【不動産業界 噂の現場】

「上下関係の厳しい職場だったけど、ここまでとは」

 40代の建設作業員が語る。上下関係といっても、怖い親方の話ではない。いまでは上が140で下が90の血圧が怖いという。

「これが令和の“上下関係”だね」

 建設業界で囁かれ始めた、こんな冗談を笑えない現実が広がっている。

 大手を中心に現場入場前の健康診断書提出が厳格化され、高血圧や糖尿病の数値によって作業制限がかかる現場がじわり増えているという。

「ケガしたわけじゃないのに、高血圧だというだけで現場に入れない。健康管理が大事なのは分かるが、仕事がないとそれはそれで困る」(前出の作業員)

 かつては「風邪くらいで休むな」と言われた業界で、今や健康診断の数値が仕事の可否を決める時代になりつつあるようだ。

 厚生労働省と国土交通省は2025年度予算案で「建設業の人材確保・育成」に向けた総額250億円規模の支援策を打ち出した。中でも注目すべきは「働き方改革推進支援助成金」に92億円を計上し、現場の健康配慮型環境整備を強力に後押しする点だ。この政策転換の背景には、業界が直面する深刻な現実がある。大手建設会社の社員は語る。

「安全と作業員の命を守るための措置で、今に始まったことじゃありません。ただ、年々と現場の高齢化も進行しているので、働き方などはいつも以上に意識するようになっています」

■深刻な高齢化

 業界の高齢化は厚労省の資料でも明らかだ。現場で働く技能者のうち60歳以上の割合が約4分の1を占める一方、29歳以下は全体の約12%しかいない。つまり建設現場は、「おじさん」たちの経験と体力に支えられているのが実情である。

 新たな予算案では、建設業の「人材確保」「人材育成」「魅力ある職場づくり」の3本柱で取り組みを進める。

 建設事業主等に対する助成金が69億円、ハローワークにおけるマッチング支援に50億円なども盛り込まれている。

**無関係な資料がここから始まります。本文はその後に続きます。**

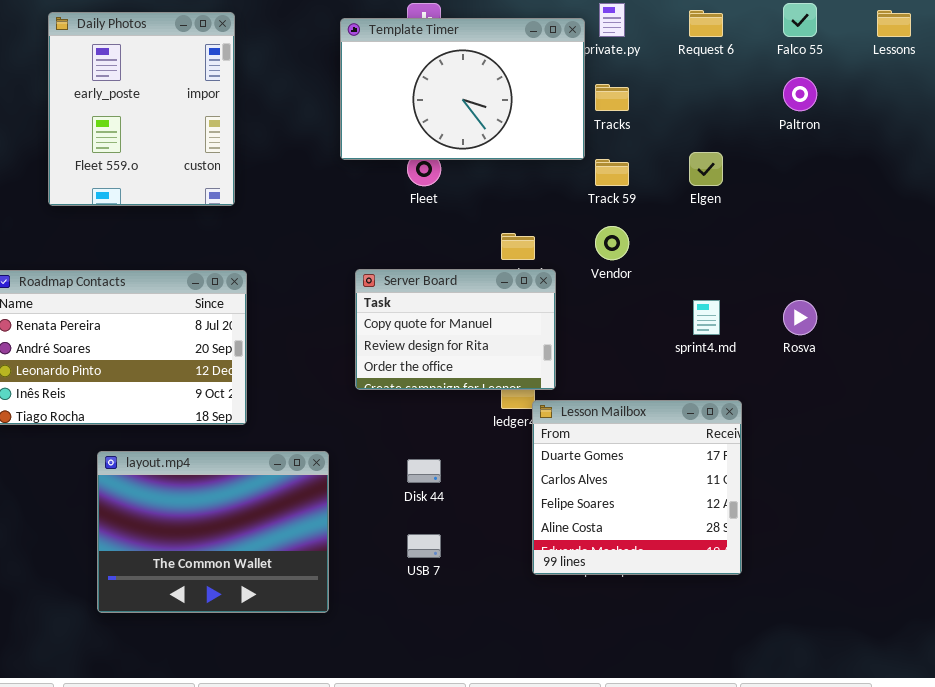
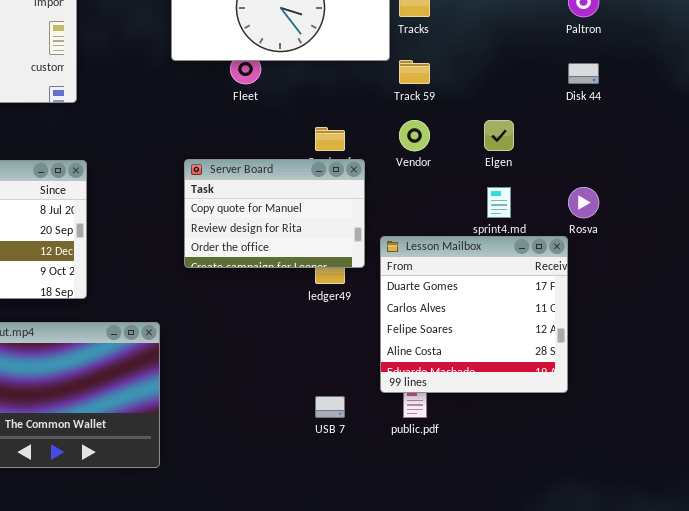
Elgen: [689,152,723,186] -> [484,120,514,151], moved
Lesson Mailbox: [532,400,742,575] -> [380,236,568,393], moved
Disk 44: [407,459,441,483] -> [568,63,599,84], moved
USB 7: [407,534,441,558] -> [315,396,345,418], moved

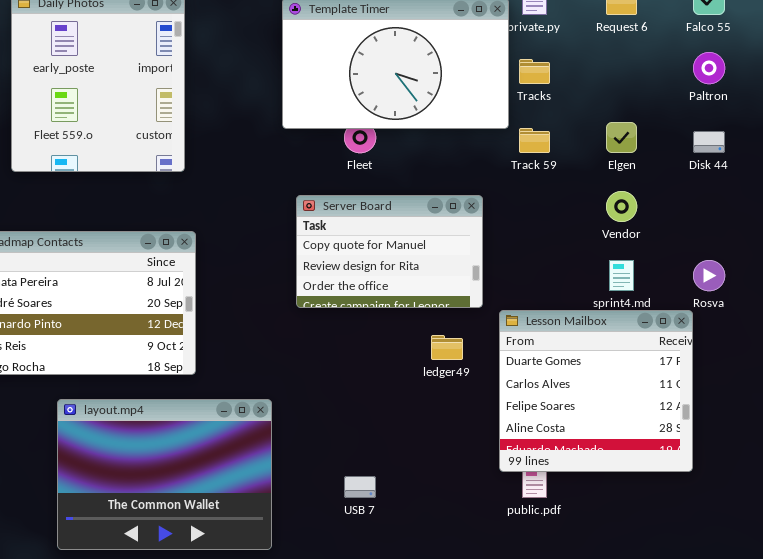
Vendor: [399,120,430,151] -> [606,191,637,222], moved
Elgen: [484,120,514,151] -> [606,122,637,153], moved
Server Board: [184,159,365,268] -> [296,195,483,308], moved
USB 7: [315,396,345,418] -> [344,476,376,498], moved

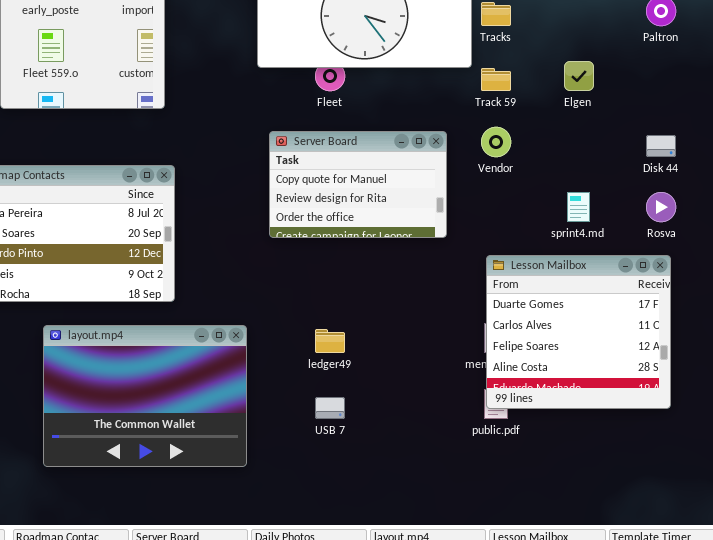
Disk 44: [693,131,725,153] -> [646,135,676,157], moved
Vendor: [606,191,637,222] -> [481,127,511,157], moved
Lesson Mailbox: [499,310,693,472] -> [486,255,671,409], moved
ledger49: [431,335,463,360] -> [315,329,345,353], moved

 さらに、2025年度予算では全国約45カ所で職人など一人親方向けの無料安全衛生研修が継続されるほか、2000現場以上で技術指導も実施される予定だ。現場の健康管理や安全対策を支える動きが活発になっている。

 一方で、中堅建設会社の社員のように「健康管理は大切だが、あまり厳しくすると、日本の建設技術を支えてきたベテランが一気に現場から消える。その技術伝承をどうするのか」懸念する声もある。

 腕は落とさずに、血圧は落とす。それが令和の職人の道になりそうだ。